Supravalvar Stenosis

The molecular genetics of supravalvar aortic stenosis have been fairly well described. As discussed above, aortic disease is the most prominent manifestation of a systemic arteriopathy. Supravalvar aortic stenosis has been traditionally associated with Williams–Beuren syndrome (61,74,119), a syndrome in which the arteriopathy is accompanied by cognitive disability, distinctive “elfin facies,” hypocalcemia, small stature, and an ebullient personality (69). Identical vascular pathology is also seen in the absence of the other findings of Williams–Beuren syndrome, however, both in inherited and sporadic forms (120,121). Careful genetic studies have now linked both syndromic and nonsyndromic supravalvar aortic stenosis to haploinsufficiency of the ELN gene.

ELN, located on chromosome 7q11.23, was first identified as a candidate gene by linkage studies performed on two families with inherited supravalvar aortic stenosis that mapped the disease-causing gene to the long arm of chromosome 7 (122). Soon afterward, a balanced translocation disrupting the ELN gene was identified in a family with autosomal dominant supravalvar stenosis, further strengthening the association between the arteriopathy and ELN deficiency (123). Subsequently, the supravalvar aortic stenosis phenotype has been produced in heterozygous ELN gene knockout mice (55), while multiple additional ELN mutations have been identified in patients with both sporadic and familial supravalvar stenosis (15,124). Familial supravalvar aortic stenosis is generally inherited as an autosomal dominant trait. Echocardiographic
screening of asymptomatic family members of affected individuals suggests that the disease is highly penetrant with variable expressivity accounting for diverse phenotypes (125).

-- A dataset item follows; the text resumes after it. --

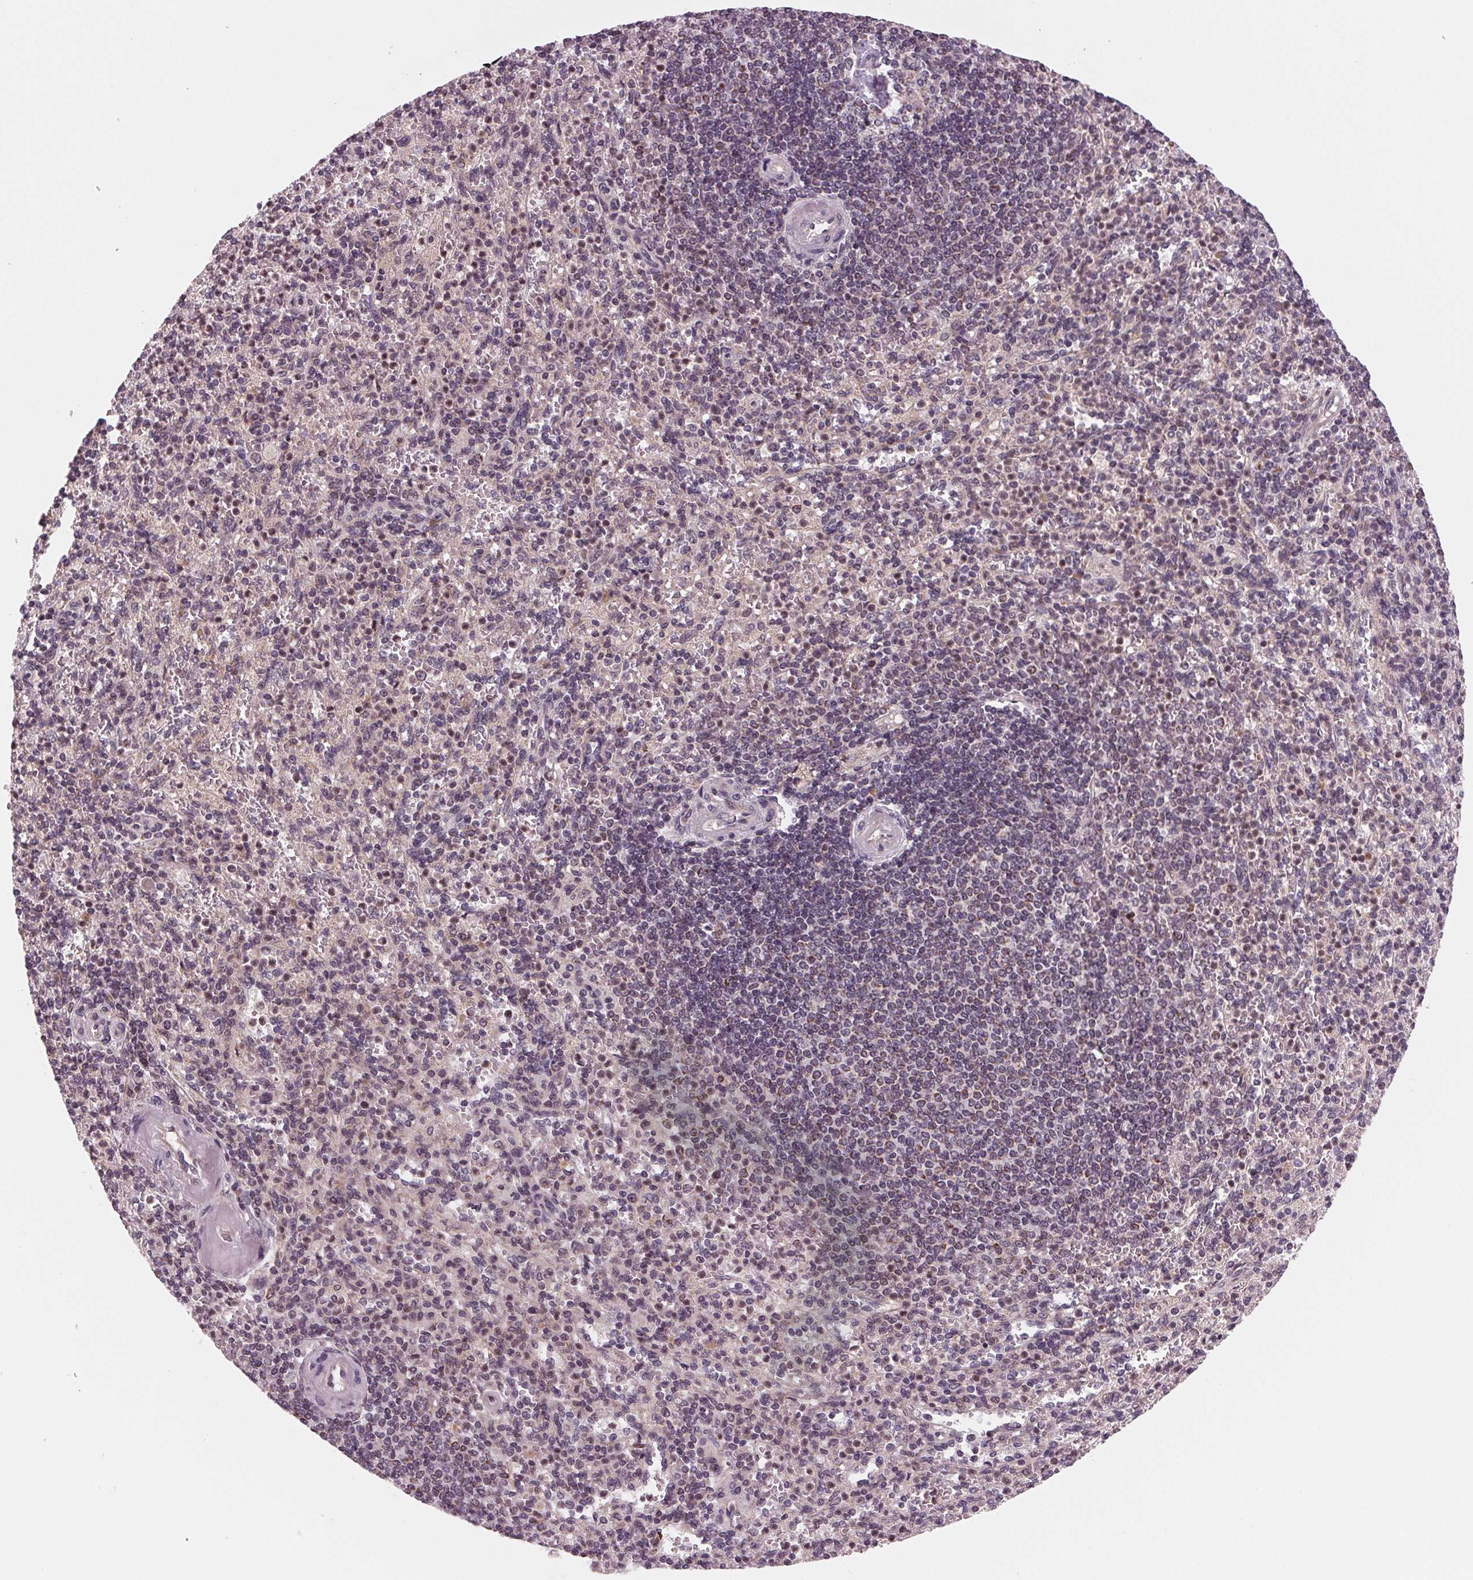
{"staining": {"intensity": "moderate", "quantity": "<25%", "location": "cytoplasmic/membranous"}, "tissue": "spleen", "cell_type": "Cells in red pulp", "image_type": "normal", "snomed": [{"axis": "morphology", "description": "Normal tissue, NOS"}, {"axis": "topography", "description": "Spleen"}], "caption": "Moderate cytoplasmic/membranous positivity is identified in about <25% of cells in red pulp in benign spleen.", "gene": "STAT3", "patient": {"sex": "female", "age": 74}}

Confirming the similarities in vascular phenotype between syndromic and nonsyndromic supravalvar aortic stenosis, Williams–Beuren syndrome has also been linked to the ELN gene. Williams–Beuren syndrome is now known to be caused by a microdeletion of approximately 1.55 megabases at chromosome 7q11.23, with 26 to 28 genes including ELN generally being deleted (53,62,126,127). While the non-ELN deleted genes are responsible for the noncardiac manifestations of the syndrome, the molecular consequence of the ELN-deficient arteriopathy is identical in syndromic and nonsyndromic cases of supravalvar aortic stenosis.